═══ Exercise material ═══

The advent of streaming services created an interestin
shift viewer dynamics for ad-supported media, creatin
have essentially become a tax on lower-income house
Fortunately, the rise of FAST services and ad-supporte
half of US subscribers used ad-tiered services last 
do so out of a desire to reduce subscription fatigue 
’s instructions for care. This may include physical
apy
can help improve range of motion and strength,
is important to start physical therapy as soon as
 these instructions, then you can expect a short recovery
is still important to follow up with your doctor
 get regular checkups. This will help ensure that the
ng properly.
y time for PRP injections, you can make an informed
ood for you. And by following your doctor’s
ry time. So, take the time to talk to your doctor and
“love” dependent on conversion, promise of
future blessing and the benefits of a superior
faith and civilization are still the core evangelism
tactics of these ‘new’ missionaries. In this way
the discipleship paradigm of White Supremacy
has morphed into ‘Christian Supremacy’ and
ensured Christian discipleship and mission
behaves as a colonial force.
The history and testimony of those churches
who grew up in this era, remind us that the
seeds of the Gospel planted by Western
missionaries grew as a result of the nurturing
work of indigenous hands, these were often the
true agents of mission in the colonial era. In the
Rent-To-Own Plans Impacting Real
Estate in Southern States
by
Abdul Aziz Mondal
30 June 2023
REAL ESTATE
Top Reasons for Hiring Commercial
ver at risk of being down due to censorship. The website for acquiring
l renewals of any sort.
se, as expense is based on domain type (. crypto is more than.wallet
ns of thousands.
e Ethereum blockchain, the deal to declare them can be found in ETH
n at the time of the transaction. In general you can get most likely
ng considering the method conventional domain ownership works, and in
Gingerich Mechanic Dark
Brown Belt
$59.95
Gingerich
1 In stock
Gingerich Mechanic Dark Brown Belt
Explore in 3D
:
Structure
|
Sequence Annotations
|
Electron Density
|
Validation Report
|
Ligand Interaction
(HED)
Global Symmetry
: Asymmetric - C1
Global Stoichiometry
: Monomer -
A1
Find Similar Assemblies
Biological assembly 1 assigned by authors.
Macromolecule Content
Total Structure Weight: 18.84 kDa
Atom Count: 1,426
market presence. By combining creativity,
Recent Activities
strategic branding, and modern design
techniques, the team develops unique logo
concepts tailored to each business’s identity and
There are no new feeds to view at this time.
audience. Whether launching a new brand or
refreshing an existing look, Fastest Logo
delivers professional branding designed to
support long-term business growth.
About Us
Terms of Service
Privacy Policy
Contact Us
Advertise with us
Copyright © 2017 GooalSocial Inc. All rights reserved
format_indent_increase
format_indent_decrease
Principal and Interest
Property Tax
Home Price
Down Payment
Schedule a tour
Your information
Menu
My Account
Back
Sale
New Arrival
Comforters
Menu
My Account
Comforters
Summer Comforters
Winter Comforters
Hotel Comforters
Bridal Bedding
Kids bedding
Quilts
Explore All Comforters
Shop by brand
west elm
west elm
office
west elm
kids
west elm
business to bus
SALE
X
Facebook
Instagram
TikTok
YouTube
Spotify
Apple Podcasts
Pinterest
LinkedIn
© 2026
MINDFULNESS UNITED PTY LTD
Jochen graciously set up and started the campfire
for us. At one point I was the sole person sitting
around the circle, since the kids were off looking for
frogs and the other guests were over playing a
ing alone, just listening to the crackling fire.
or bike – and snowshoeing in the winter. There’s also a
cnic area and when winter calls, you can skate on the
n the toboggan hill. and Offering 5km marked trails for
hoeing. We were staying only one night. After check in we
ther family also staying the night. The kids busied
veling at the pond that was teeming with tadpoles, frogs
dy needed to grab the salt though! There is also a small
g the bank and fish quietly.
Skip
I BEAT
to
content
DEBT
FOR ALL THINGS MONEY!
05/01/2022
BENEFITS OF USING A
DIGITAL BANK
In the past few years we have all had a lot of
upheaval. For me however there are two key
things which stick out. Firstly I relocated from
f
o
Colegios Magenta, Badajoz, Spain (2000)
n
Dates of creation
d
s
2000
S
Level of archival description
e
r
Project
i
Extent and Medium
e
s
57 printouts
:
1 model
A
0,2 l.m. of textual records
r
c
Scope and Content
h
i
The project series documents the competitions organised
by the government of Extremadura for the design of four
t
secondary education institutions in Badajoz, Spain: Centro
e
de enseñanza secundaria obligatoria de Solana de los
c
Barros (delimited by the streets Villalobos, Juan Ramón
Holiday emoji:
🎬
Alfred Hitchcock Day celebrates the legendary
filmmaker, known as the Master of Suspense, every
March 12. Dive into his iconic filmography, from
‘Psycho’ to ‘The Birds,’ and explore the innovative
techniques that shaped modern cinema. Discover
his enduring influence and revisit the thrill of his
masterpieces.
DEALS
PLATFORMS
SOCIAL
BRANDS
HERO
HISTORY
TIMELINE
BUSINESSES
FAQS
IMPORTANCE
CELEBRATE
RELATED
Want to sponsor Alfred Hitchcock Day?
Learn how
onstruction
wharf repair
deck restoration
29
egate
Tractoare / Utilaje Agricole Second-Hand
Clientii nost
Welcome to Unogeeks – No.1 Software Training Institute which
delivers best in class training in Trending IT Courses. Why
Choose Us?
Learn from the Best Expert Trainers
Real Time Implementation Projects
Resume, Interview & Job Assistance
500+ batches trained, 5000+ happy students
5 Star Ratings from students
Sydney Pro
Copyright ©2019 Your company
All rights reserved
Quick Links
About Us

═══

Instructions for the task: Turn the listing, from its first line through the line that contains "is still important", into a Markdown table with a Row column holding a running number and a Text column holding each line. Leave out any blank lines.

Solved problem:
| Row | Text |
|---|---|
| 1 | The advent of streaming services created an interestin |
| 2 | shift viewer dynamics for ad-supported media, creatin |
| 3 | have essentially become a tax on lower-income house |
| 4 | Fortunately, the rise of FAST services and ad-supporte |
| 5 | half of US subscribers used ad-tiered services last  |
| 6 | do so out of a desire to reduce subscription fatigue  |
| 7 | ’s instructions for care. This may include physical |
| 8 | apy |
| 9 | can help improve range of motion and strength, |
| 10 | is important to start physical therapy as soon as |
| 11 |  these instructions, then you can expect a short recovery |
| 12 | is still important to follow up with your doctor |